Con el gusanillo literario en vena, acudí hace pocos días a la Feria cumpliendo una de las tradiciones de abril a la que no escapo desde hace casi nueve años. Los escritores que nunca han ido sueñan con ello, y los que hemos pasado por allí en repetidas ocasiones tenemos sentimientos contrapuestos. No hace mucho escribí para Zenda un artículo que desmenuzaba los intríngulis de la Feria con un toque de humor ―Bienvenidos a la Feria del Libro: la hoguera de las vanidades―, pero también con más realismo del que parece. Y me dejé alguna anécdota que me ha acontecido este año y que entra en la casuística. Solo acudí dos días, dos sábados, a la caseta de dos librerías distintas. La anécdota fue que en ambas ocasiones la organización «perdió» el papelito con mi nombre con el que anuncian por megafonía las firmas de los autores ese día y el lugar.

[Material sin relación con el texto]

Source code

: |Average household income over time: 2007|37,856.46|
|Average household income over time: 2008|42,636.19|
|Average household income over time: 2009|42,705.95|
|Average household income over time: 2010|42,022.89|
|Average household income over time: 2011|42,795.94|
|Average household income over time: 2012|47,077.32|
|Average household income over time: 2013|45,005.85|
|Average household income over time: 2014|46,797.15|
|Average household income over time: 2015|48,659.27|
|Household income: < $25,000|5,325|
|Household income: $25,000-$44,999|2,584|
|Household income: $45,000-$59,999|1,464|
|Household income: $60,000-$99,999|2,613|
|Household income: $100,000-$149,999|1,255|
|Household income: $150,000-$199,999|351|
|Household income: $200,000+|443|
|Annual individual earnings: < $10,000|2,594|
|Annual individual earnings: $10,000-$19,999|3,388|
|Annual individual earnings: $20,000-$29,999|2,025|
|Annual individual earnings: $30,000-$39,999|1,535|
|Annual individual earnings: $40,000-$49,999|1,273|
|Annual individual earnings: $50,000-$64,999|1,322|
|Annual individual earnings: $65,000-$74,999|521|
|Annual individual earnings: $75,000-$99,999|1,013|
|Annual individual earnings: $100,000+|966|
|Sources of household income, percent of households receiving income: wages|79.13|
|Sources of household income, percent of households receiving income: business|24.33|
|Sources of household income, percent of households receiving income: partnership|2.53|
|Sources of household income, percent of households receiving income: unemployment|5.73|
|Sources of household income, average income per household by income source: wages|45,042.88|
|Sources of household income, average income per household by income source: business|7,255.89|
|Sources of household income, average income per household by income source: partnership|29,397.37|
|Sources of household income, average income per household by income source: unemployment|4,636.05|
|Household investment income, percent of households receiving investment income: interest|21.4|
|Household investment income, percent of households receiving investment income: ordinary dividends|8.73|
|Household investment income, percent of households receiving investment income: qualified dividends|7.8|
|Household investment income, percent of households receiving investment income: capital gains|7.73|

Por suerte, entre el altavoz de las redes sociales y los visitantes que se animaron a conocer mis obras, saldé la visita en positivo pero con la extraña sensación de que aquello no era normal.
Pero la verdadera sorpresa de esta crónica no fue esa. Me la llevé al llegar el segundo día, en la caseta de El Corte Inglés: mis dos últimas novelas estaban perfectamente colocadas y expuestas, pero no así la primera. Cuando pregunté, me comentaron que El final del ave Fénix está agotado en la editorial y así aparece en el ordenador cuando intentan pedirlo. No tenía ni idea. La semana anterior había estado firmando en la caseta de Bibliocafé y ellos sí tenían ―de hecho, a los que lo pidieron en la caseta del Corte Inglés los enviamos a Bibliocafé y lo compraron allí―, pero al parecer son los que le quedan al distribuidor de Valencia. De nuevo, la sensación es agridulce: alegra saber ―sobre todo después de leer un reciente artículo sobre cifras de venta― que la edición está a punto de agotarse pero da pena constatar que El final del ave Fénix, después de tres ediciones en papel y dos en digital y con más de diez mil ejemplares vendidos entre todas ellas y una cifra dolorosa, incontrolable y triste de pirateados que de no existir podrían haber cambiado la historia, ha llegado a su fin.
Ha volado alto: se estrenó en sociedad en 2007 en la gala de los premios Planeta como telonera de los ganadores; salió a la luz en una edición de lujo de la que se hicieron cuatro mil ejemplares ―dos mil de extranjis― y se vendieron al menos la mitad, aunque a mí no me llegó nada; repitió proeza dos años después con traje ―portada― nueva en otra editorial, pero por esos misterios del mundo editorial que no terminas de entender no llegó a distribuirse la edición completa, y por fin izó el vuelo en la edición digital llegando a ser número uno durante varios meses en Amazon. No acabó ahí su historia, no, todavía firmó con Ediciones B para vestirse de bolsillo y ponerse a tiro de un público diferente. Esa ha sido su última función, hasta el momento, porque sé que volverá a volar aunque sea en digital. Todavía hay proyectos en el aire que incluyen esta novela que ha traspasado incluso los muros de una prisión de alta seguridad, pero esa será otra historia, si llega.
Todo esto me pilla con un año más, recién cumplido este fin de semana, un año más que lo he celebrado con la gente que quiero y me quiere, con alegría, con paz, con muchas calorías que tendré que quemar a golpe de ejercicio y comida sana y con esperanza en el futuro. En el recuerdo, los que ya no están aquí pero siempre me acompañan.